Дома, когда они остались вдвоем с Аннушкой, она взахлеб рассказывала:
— Тяпку я бросила и в амбар побежала по малому делу. Слышу разговор под навесом — голоса Серегин и торгаша этого: «Хорошее мы с тобой, Сергей Ерофеич, дельце обтяпали, — говорит торгаш Сереге. — Мануфактуру твою…»
— Какую мануфактуру? — хватая Аннушку за руку, спросил Илья.
— Из какого-то Сакмара-Уральска, чо ли?
— Сакмаро-Уральский потребсоюз, наверное?
— Так, так и есть! Правильно! Продал, говорит, с большим барышом. Получай свою долю, Сергей Ерофеич… Я нос в щелочку, и своими глазами видела, как он передал Сереге целую пачку червонцев и еще отсчитал сколько-то…
— Ты никому об этом не рассказывала? — Илья сразу понял, что это была за сделка. Мануфактура, полученная по нарядам из Сакмаро-Уральского потребсоюза, пошла в лавки частникам по самой дорогой цене.
— Что ты, Илюшка! Ни словечка. Полубояровы-то вон какие староверские властители!
Аннушка знала силу этого привилегированного рода. Поощряемый царской властью, он процветал и креп. Эта станичная аристократия вершила всеми делами, была высокомерна, надменна, любила жить за чужой счет.
— Аннушка! — Темные Илюшкины глаза загорелись. — Лапушка! Ты такое зацепила, такое! — Он встряхнул ее за плечи, поцеловал в щеку и закружил по комнате. — Ох, дельно! Теперь Сережку из кооператива вышибем, а на его место выберем тебя, тебя, Анна Гавриловна!
— А ну вас с шуточками! — Аннушка вырвалась из его рук. — Федя вон тоже все насчет пуховой артели подзуживает… Что вы на самом деле!..
— Ты, Нюра, сама не знаешь, какая ты есть!
— Какая? — Аннушка стояла возле кухонного стола, глаза ее подернулись слезами.
— Умница. Учиться поедешь, учиться!
— А-а! Учиться… — проговорила она задумчиво. — Это ты уедешь, а без тебя они нас тут сырыми сожрут…
— Зубы сломают. А тебе, знаешь, какое спасибо!
— Не надо благодарить, Илюшка! Я теперь с вами, комсомольцами, до гробовой доски. Мне бы только грамоты поднабраться… Я бы тогда кое-кому показала, почем сотня гребешков…
— Все будем учиться, все! Сплошь! Потому что машины у нас будут самые могучие, и товары в потребиловке самые лучшие! Чтобы зашел и оделся с иголочки.

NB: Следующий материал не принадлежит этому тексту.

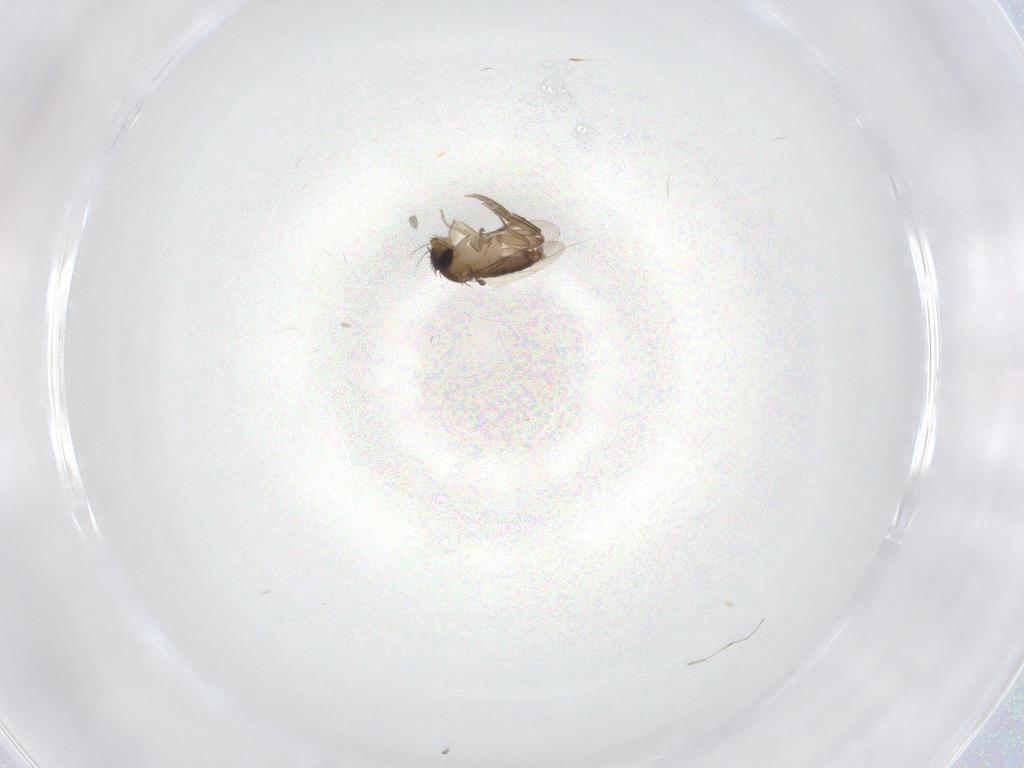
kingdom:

— А Сережка Полубояров, выходит, вместо того чтобы своих станичников одеть, ту мануфактуру спекулянтам сбагрил, а барыш себе в карман?
— В том-то и дело! И, поди, не первый раз…

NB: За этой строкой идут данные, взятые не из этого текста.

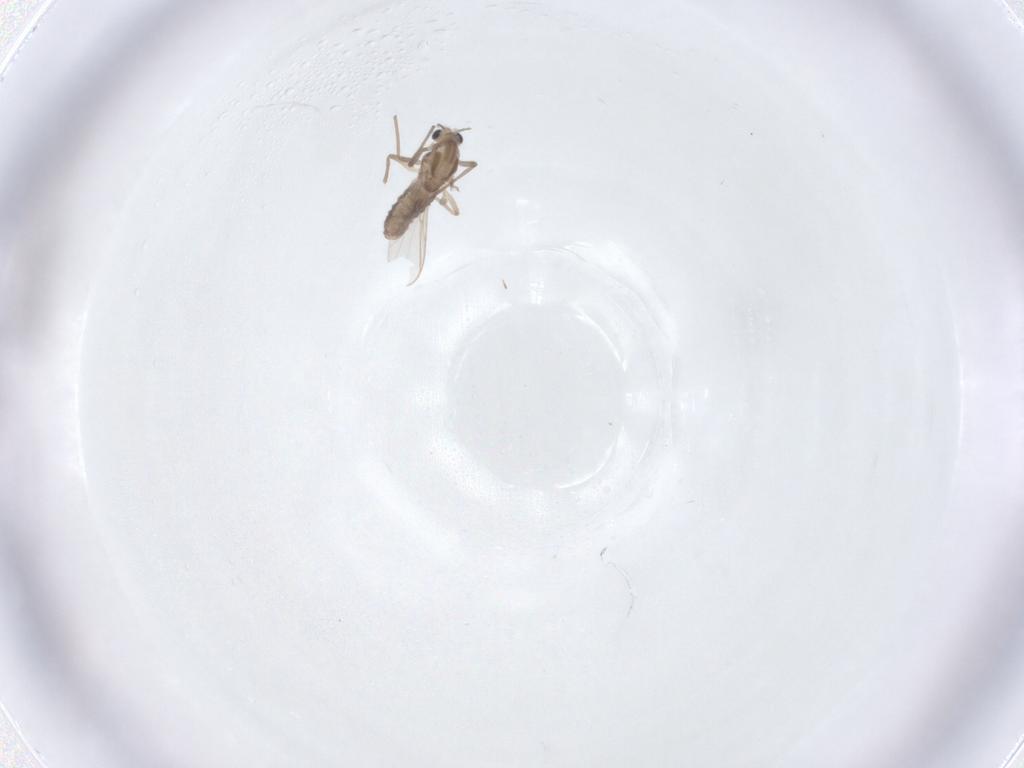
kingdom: Animalia
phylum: Arthropoda
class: Insecta
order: Diptera
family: Chironomidae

— Еще бы! Мало у них добра всякого. Сколько из Туркестану привозят пуха! Отдают самым бедным татаркам, тем, кому купить не на что, да по хуторам развозят. За осьмушку целыми ночами спину гнешь, гнешь, аж руки деревенеют. Сколько я для них платков, шарфов, перчаток напетляла, господи! А сейчас наши кустарки…
— Кустарок надо в артель агитировать, выгоду объяснить. А пух в долг давать! — проговорил Илья.
— Агитируют и пуха не жалеют. Только в артель почему-то привозят больше дебаги, а у Полубояровых тимирский пух — длинный, сизый, как дым. Волос живо выберешь и прядешь припеваючи. А дебагу-то щиплешь, щиплешь…
Аннушка говорила справедливо. Илья хорошо знал, что в бескрайних степях Туркестана у кочевников паслось несметное количество овец и коз. На приволье они так быстро плодились, что иные богатые скотоводы — баи не знали своим стадам счета и не могли регулярно вычесывать пух. Он сваливался на козах, превращался в плотно скатанное руно — дебагу, жесткую, грязную. Обрабатывать ее было очень трудно, оттого и качество изделий из дебаги было низкое. Много пуха закупали у кочевников агенты промысловой кооперации. Дебага шла вагонами, а серый тимирский пух отправлялся почтой ценными посылками, нередко совсем по другому адресу… Нетрудно было догадаться, как хозяйничали в полудикой степи дельцы разных масштабов и, конечно, частники.